Assessing the overall damage of a protracted strike is difficult. Los Angeles has a highly diversified economy, people who work multiple jobs and consumers who can easily switch their spending to other things – sports, or video games – if, say, they run out of content that interests them on Netflix. One widely cited estimate put the economic cost of the 100-day writers’ strike in 2007-2008 at more than $2bn, though other experts suggest that figure is greatly exaggerated.
For now, at least, community support for the strike is strong, and despite the economic upheavals – social media is rife with stories of people facing eviction or defaulting on their debts – it is difficult to find Angelenos outside studio executive suites who oppose what the writers and actors are fighting for.
Initially, a perception took hold in some quarters that this was a dispute pitting Hollywood millionaires against each other, but that has shifted as the strike leaders have articulated their grievances and more people understand that the vast majority of actors and writers struggle like everyone else to make a decent living.
At the Warner Bros picket line one day last week, drivers zipping past in everything from a big food delivery truck to a beaten-up two-seater sedan honked in support.
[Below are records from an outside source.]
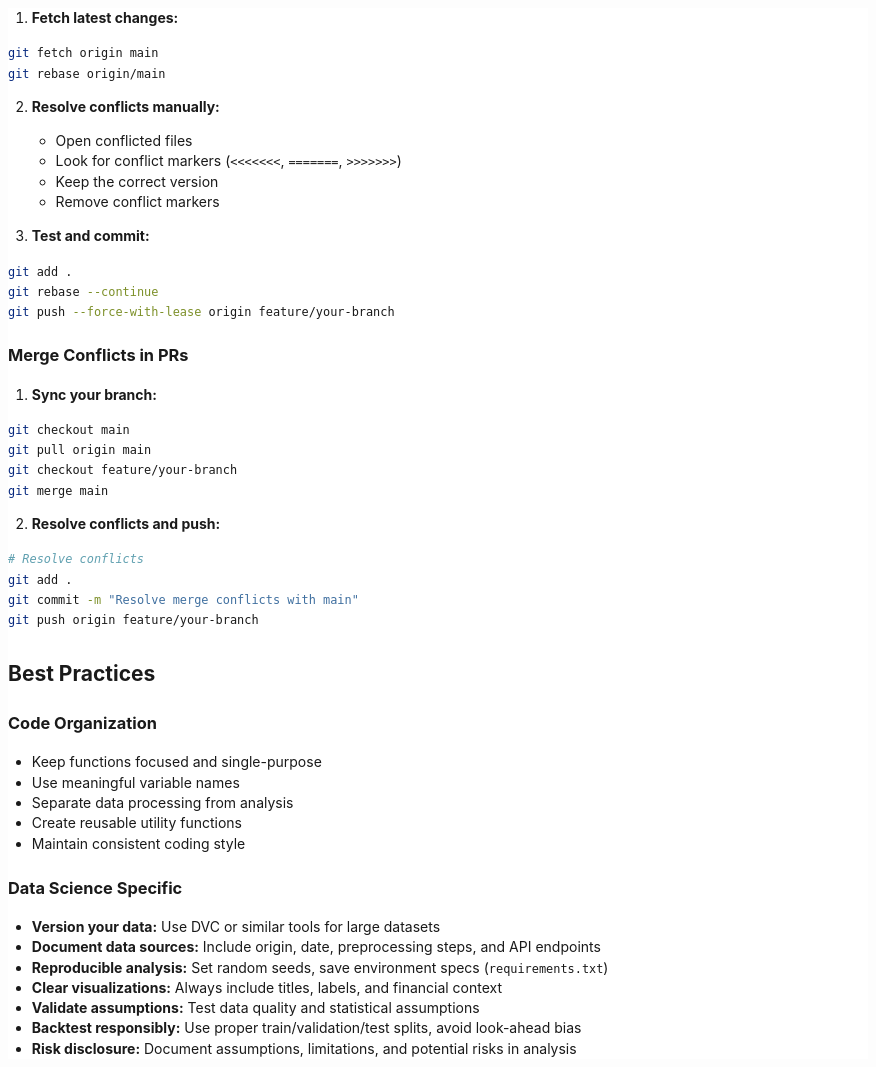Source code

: 1. **Fetch latest changes:**

```bash
git fetch origin main
git rebase origin/main
```

2. **Resolve conflicts manually:**
   - Open conflicted files
   - Look for conflict markers (`<<<<<<<`, `=======`, `>>>>>>>`)
   - Keep the correct version
   - Remove conflict markers

3. **Test and commit:**

```bash
git add .
git rebase --continue
git push --force-with-lease origin feature/your-branch
```

### Merge Conflicts in PRs

1. **Sync your branch:**

```bash
git checkout main
git pull origin main
git checkout feature/your-branch
git merge main
```

2. **Resolve conflicts and push:**

```bash
# Resolve conflicts
git add .
git commit -m "Resolve merge conflicts with main"
git push origin feature/your-branch
```

## Best Practices

### Code Organization

- Keep functions focused and single-purpose
- Use meaningful variable names
- Separate data processing from analysis
- Create reusable utility functions
- Maintain consistent coding style

### Data Science Specific

- **Version your data:** Use DVC or similar tools for large datasets
- **Document data sources:** Include origin, date, preprocessing steps, and API endpoints
- **Reproducible analysis:** Set random seeds, save environment specs (`requirements.txt`)
- **Clear visualizations:** Always include titles, labels, and financial context
- **Validate assumptions:** Test data quality and statistical assumptions
- **Backtest responsibly:** Use proper train/validation/test splits, avoid look-ahead bias
- **Risk disclosure:** Document assumptions, limitations, and potential risks in analysis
Some local businesses have started distributing free iced water or offering discounts even though they are tightening their own belts. “People need help,” said Patricia Rivera, who owns Tequilas Cantina & Grill and offers 15% off to any struggling union member, not just those on strike. “When it was difficult for us, during the pandemic, many customers were there for us. This is about helping the community.”
Konstantine Anthony, the mayor of Burbank who is a former actor and a regular presence on the picket lines, said he’d had several conversations with skeptical business owners and helped them understand that their own financial wellbeing was at stake, too. “They realize that if the actors and writers get less and less, they won’t have money to spend,” Anthony said. “They see that they have more in common with the strikers than they thought.”
It certainly helps that many restaurants and bars employ aspiring actors. It helps, too, that unions across different economic sectors have been vocal this summer about taking a stand against their employers and seeing all their struggles as one. Hotel workers, truck drivers and even strippers have shown up on the Hollywood picket lines, all of them arguing they are in the same fight for basic fairness against corporate executives who care about their shareholders more than their employees.
Marsden, the outspoken restaurant owner, likened the fight to an attention-grabbing moment during the Covid lockdown when she erupted in fury at local elected officials because they wouldn’t let her open her outdoor patio to diners, even though a Hollywood production was serving food to its workers in a parking lot less than 50ft away.
“I was calling out the big people who were picking and choosing who’s essential and who isn’t. That’s the fight the actors and writers are in now,” she said. “I don’t think they have a choice … If they give in, the industry’s not going to need them at some point. There are businesses that won’t make it through if this goes on. But I do stand by them in their fight. I hope every other union will join them.”